Daar is Jan Remeysen, CEO van BASF in Antwerpen, het mee eens. “De verkiezingen komen eraan, dus het is het juiste moment om ons actieplan te lanceren”, zegt hij. “De politici hebben begrepen dat ze dringend iets aan de competitiviteit van de Europese chemie moeten doen. Ik had nooit gedacht dat we in Europa zouden worden overspoeld met goedkopere chemieproducten uit Azië, het Midden-Oosten en de Verenigde Staten. Die problemen komen boven op onze hogere loonkosten, energiekosten en de hoge kosten voor de uitvoering van het milieubeleid van Europa. Door die moeilijke situatie hebben we in ons bedrijf installaties gehad die maanden tot zelfs meer dan een jaar hebben stilgelegen. Wij kunnen dat nog opvangen door de betrokken werknemers andere taken te laten doen of door ze een opleiding te laten volgen. Maar we kunnen dat natuurlijk niet jarenlang blijven opvangen.”

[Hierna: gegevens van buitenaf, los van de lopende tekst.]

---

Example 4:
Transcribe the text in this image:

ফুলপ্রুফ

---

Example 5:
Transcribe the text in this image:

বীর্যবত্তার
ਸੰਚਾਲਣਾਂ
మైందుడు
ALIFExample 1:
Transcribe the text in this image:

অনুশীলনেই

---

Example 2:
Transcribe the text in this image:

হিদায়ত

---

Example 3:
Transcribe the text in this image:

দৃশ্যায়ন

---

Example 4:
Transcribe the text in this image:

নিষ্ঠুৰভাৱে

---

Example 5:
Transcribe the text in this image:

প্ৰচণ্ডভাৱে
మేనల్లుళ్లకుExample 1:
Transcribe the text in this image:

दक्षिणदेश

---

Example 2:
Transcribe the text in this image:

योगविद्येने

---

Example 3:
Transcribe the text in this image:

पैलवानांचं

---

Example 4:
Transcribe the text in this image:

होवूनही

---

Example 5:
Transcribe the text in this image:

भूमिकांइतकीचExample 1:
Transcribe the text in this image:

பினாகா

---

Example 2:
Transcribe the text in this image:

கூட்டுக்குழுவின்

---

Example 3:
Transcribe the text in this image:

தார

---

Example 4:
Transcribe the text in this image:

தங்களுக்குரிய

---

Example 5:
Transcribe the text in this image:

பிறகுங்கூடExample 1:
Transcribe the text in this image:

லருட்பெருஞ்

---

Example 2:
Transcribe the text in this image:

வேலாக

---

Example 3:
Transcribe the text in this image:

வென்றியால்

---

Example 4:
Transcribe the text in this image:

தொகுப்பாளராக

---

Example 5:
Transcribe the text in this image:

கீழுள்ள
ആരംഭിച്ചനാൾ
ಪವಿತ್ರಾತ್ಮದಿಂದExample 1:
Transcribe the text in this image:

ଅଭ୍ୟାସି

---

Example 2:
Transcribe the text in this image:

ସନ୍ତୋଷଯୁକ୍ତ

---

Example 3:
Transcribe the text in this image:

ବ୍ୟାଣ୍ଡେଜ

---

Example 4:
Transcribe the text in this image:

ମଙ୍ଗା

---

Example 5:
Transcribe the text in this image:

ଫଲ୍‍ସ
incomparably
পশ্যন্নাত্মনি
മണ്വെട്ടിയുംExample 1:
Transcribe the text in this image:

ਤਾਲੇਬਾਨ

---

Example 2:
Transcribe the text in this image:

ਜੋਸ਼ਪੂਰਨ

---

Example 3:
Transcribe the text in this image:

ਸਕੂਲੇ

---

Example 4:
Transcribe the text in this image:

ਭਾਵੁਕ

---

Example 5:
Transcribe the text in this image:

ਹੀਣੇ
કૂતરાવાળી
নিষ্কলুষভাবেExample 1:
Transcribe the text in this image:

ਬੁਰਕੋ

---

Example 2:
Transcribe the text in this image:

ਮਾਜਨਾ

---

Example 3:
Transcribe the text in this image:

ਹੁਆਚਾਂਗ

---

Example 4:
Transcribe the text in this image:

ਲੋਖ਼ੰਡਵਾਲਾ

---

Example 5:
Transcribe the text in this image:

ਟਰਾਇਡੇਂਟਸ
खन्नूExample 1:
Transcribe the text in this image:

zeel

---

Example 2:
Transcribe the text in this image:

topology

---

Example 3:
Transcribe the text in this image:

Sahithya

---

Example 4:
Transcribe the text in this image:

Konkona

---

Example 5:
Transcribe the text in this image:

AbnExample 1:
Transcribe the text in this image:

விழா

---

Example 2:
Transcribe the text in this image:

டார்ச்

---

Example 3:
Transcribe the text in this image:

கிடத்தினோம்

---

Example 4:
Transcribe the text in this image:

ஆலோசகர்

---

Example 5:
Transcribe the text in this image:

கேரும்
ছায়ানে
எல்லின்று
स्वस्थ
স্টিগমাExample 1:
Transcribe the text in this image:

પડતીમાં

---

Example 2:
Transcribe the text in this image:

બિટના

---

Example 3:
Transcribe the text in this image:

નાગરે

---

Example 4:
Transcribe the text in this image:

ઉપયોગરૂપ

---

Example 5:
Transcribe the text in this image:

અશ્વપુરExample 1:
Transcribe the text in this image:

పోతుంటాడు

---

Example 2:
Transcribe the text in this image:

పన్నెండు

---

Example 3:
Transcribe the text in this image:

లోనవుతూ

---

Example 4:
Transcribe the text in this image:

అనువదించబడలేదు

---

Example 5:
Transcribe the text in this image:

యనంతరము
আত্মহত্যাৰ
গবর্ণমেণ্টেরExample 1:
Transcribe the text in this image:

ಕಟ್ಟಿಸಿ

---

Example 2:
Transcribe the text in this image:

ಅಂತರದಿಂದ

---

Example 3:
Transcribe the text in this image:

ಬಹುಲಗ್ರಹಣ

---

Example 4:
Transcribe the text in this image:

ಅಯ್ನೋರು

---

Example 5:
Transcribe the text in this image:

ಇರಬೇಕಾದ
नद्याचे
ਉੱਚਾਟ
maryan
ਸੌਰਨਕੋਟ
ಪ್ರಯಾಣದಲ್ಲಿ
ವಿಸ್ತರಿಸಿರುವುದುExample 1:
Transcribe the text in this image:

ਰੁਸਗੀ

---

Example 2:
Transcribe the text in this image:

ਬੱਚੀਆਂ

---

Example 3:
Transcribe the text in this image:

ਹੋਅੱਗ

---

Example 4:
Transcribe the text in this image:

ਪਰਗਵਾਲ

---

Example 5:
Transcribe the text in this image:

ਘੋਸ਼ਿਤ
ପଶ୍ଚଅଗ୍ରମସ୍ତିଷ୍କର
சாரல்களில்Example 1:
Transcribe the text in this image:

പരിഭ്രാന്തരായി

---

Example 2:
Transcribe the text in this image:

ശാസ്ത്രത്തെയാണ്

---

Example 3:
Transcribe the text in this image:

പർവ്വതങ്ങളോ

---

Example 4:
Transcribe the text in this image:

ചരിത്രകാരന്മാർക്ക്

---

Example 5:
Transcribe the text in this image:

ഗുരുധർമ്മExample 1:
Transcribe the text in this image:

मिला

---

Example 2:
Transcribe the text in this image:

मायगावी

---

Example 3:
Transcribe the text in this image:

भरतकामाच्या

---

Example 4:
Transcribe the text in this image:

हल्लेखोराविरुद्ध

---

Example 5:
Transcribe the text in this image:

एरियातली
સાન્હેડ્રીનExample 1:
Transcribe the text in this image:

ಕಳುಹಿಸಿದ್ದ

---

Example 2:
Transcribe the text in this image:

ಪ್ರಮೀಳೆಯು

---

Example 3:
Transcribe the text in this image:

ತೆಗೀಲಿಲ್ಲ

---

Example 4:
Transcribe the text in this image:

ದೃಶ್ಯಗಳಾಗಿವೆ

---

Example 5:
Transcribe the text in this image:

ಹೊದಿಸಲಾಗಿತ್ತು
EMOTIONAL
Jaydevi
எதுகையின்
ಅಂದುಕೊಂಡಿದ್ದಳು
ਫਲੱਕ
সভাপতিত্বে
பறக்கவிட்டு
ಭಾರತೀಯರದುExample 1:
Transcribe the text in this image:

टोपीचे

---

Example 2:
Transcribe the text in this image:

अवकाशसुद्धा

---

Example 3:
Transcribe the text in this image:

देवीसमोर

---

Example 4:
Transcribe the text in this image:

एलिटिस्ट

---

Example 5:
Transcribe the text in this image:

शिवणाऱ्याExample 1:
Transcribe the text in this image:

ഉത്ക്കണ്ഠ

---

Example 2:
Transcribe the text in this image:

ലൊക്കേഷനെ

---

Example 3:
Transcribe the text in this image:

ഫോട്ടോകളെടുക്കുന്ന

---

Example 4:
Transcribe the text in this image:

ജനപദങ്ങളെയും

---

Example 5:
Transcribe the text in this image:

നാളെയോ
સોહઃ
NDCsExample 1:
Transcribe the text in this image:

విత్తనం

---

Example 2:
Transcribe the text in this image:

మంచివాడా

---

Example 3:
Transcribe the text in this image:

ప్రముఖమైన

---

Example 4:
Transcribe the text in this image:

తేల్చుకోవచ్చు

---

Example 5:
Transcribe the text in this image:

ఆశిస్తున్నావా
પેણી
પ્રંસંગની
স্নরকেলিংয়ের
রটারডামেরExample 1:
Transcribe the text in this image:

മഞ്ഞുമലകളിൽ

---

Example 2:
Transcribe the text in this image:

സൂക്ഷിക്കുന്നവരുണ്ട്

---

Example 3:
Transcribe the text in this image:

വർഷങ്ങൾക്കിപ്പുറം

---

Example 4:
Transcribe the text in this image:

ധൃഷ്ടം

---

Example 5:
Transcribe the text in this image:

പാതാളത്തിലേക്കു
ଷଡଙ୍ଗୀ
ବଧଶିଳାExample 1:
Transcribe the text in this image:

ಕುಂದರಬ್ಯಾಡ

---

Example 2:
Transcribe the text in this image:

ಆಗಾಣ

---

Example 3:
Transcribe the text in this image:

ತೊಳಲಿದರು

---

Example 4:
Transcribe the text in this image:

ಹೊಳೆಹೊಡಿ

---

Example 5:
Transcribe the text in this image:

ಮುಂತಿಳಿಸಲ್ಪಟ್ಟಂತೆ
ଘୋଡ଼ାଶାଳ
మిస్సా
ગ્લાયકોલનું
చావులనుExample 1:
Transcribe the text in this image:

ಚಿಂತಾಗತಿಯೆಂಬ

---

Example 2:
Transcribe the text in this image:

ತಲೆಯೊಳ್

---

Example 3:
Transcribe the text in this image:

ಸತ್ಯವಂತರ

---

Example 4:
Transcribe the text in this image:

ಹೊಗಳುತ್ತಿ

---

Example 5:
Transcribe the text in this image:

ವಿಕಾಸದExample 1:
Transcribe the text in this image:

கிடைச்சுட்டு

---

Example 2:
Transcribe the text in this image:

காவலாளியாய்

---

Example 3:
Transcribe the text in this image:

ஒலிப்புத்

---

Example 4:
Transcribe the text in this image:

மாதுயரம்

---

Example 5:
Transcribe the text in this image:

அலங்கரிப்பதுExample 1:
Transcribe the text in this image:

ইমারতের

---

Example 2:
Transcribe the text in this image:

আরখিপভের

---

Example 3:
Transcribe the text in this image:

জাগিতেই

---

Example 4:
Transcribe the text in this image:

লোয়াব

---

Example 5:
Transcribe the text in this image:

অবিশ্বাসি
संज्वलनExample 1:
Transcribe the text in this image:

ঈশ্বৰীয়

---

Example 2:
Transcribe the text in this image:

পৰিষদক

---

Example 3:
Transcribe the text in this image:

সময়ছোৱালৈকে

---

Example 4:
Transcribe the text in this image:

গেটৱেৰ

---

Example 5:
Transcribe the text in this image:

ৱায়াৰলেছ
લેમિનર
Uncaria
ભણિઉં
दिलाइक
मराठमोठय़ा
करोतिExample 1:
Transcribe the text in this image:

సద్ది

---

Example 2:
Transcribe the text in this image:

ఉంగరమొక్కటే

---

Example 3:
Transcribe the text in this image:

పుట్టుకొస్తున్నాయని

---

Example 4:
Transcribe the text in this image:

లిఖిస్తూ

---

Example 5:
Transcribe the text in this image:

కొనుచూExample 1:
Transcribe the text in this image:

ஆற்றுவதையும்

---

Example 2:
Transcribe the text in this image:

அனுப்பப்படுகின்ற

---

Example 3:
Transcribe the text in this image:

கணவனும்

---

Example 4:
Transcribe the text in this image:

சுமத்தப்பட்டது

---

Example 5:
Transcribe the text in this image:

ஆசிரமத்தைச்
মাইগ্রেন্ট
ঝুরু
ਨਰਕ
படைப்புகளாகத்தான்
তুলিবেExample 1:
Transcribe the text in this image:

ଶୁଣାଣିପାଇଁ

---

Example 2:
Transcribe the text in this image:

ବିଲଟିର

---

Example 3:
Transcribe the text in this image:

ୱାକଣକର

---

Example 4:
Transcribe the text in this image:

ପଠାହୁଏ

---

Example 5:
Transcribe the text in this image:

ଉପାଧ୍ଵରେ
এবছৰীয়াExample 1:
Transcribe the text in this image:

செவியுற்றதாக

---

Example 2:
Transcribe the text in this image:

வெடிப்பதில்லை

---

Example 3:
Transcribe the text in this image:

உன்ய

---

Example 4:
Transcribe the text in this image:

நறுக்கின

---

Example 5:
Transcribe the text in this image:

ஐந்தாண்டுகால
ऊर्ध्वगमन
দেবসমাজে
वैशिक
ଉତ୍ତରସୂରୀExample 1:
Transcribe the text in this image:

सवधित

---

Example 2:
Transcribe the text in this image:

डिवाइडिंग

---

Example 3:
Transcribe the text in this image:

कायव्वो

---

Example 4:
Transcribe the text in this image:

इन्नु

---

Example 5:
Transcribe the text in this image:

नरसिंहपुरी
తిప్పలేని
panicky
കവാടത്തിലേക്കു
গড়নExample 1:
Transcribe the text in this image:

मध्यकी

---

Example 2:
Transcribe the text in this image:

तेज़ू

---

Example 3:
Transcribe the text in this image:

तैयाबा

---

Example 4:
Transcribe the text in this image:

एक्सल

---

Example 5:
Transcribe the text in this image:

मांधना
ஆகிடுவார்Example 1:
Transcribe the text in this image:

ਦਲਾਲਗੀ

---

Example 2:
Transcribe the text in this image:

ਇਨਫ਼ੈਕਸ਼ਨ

Financiële steun voor investeringen
De industriebedrijven vragen de oprichting van een Europees fonds om de strenge milieuregels van Europa, waardoor bedrijven tegen 2050 geen netto-uitstoot van CO₂ meer mogen hebben, in de praktijk te brengen. Wat moet zo’n fonds precies doen? “Het komt erop neer dat de bedrijven vandaag veel geld betalen om CO₂-uitstootrechten te kopen”, zegt Jan Remeysen. “Dat geld wordt wel gebruikt voor milieuvriendelijke projecten. Maar de lidstaten delen dat geld niet per se uit aan de bedrijven die de grootste klimaatinvesteringen hebben gedaan. Wij vinden dat het geld van de CO₂-uitstootrechten wél moet gaan naar de best presterende bedrijven op milieuvlak.”
“Dat is hard nodig”, gaat Remeysen verder. “Met BASF moeten wij bijvoorbeeld veel geld investeren in het klimaatneutraal maken van onze productie. Dat zijn dure investeringen die wij in de komende jaren niet gaan terugverdienen. Want wees eerlijk: als de producten die wij mee hebben geproduceerd onder het label ‘klimaatneutraal’ in de winkel liggen, maar wel tien procent meer kosten omdat de productie duurder was, ga jij die dan kopen? Waarschijnlijk niet, zeker niet in een tijd waarin het leven al zo duur is geworden. Je gaat voor het product uit de VS of uit China kiezen. Dat ligt in het schap ernaast, is minder milieuvriendelijk, maar kost wel minder. Daarom moeten we meer financiële steun vanuit Europa krijgen om onze klimaatvriendelijke producten te maken. Als dat niet gebeurt, verliezen we onze welvaart én verliest het milieu.”
De Croo is voorstander
Premier Alexander De Croo is voorstander van meer financiële steun aan bedrijven die de beste milieupolitiek voeren. “Bedrijven die de meeste CO₂-reductie verwezenlijken, mogen van mij in een nieuw systeem het meeste geld van de CO₂-rechten krijgen”, zegt hij.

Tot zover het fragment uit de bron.